Health benefits timeline
20 minutes after quitting
- Your heart rate slows and your blood pressure decreases.
 
Within a day
- Almost all of the nicotine is out of your bloodstream.
 - The level of carbon monoxide in your blood drops to normal.
 - Oxygen can more easily reach your heart and muscles.
 
Within a week
- Your sense of taste and smell may improve.
 - Your lungs’ natural cleaning system is starting to recover and improve.
 
Within 2 months
- Your coughing and wheezing decrease.
 - Your immune system is beginning its recovery so your body is better at fighting off infection.
 - Your blood is less thick and sticky and blood flow to your hands and feet has improved.
 
Within 6 months
- Your lungs are working much better, producing less phlegm.

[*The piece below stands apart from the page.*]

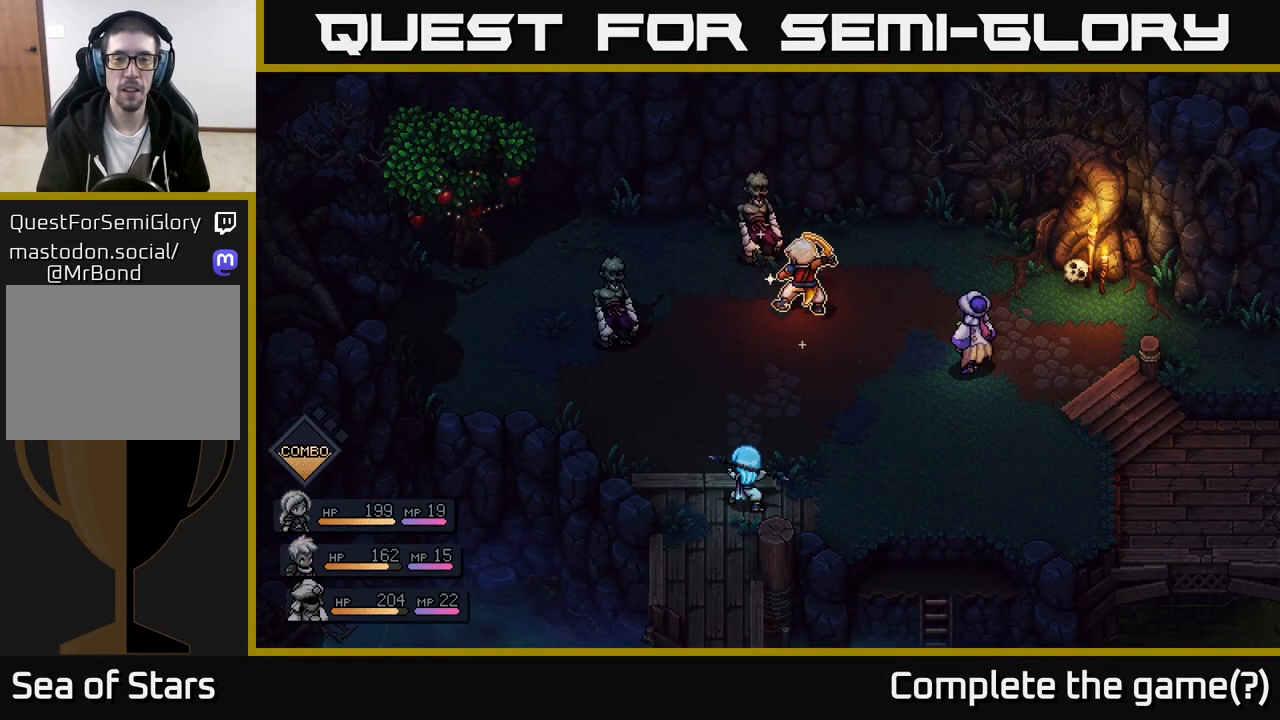
{"buttons": [], "left_stick": "center", "right_stick": "center", "events": [[17, "A", "down"], [133, "A", "up"]]}
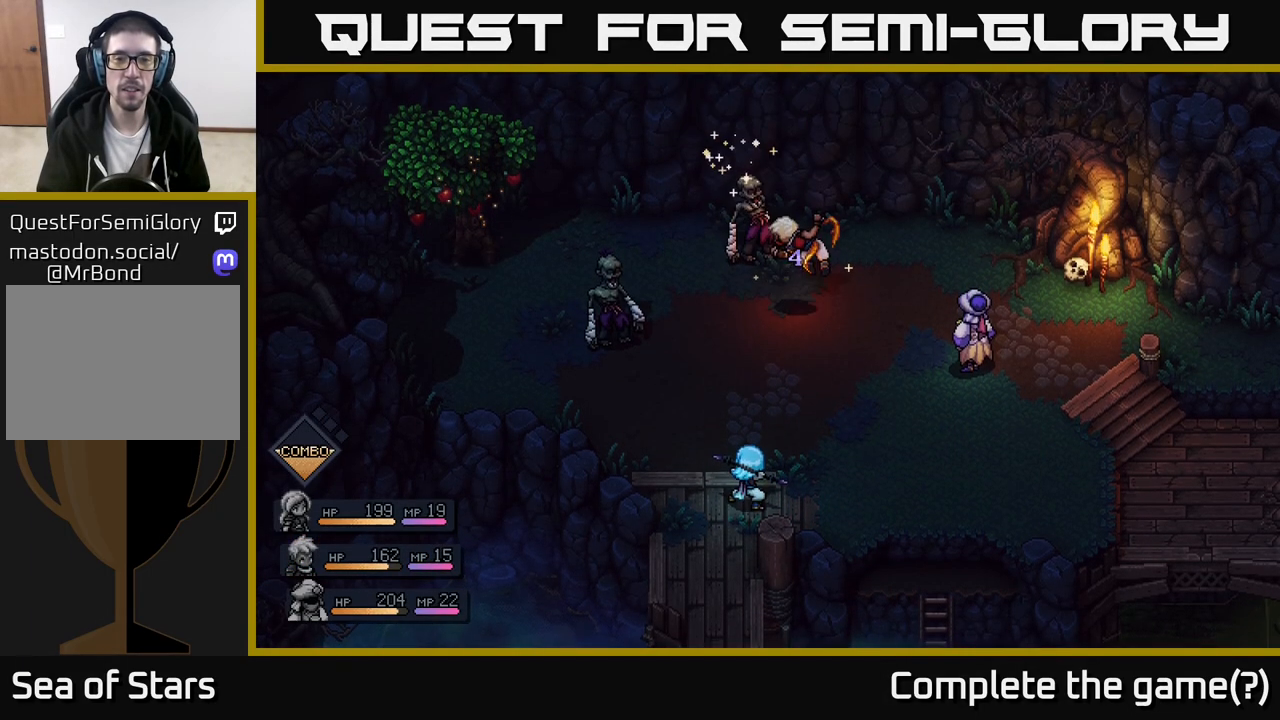
{"buttons": [], "left_stick": "center", "right_stick": "center", "events": [[17, "A", "down"], [133, "A", "up"]]}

 - You’re likely to feel less stressed than when you were smoking.
 
After 1 year
- Your lungs are now healthier and you’ll be breathing easier than if you’d kept smoking.
 
Within 2 to 5 years
- There is a large drop in your risk of heart attack and stroke and this risk will continue to gradually decrease over time.
 - For women, within five years, the risk of cervical cancer is the same as someone who has never smoked.
 
After 10 years
- Your risk of lung cancer drops by half (provided the disease was not already present when you quit).
 - Your risks of cancers of the mouth, throat, bladder, kidney, oesophagus, bladder, and pancreas decreases.
 
After 15 years
- Your risk of heart attack and stroke is close to that of a person who has never smoked.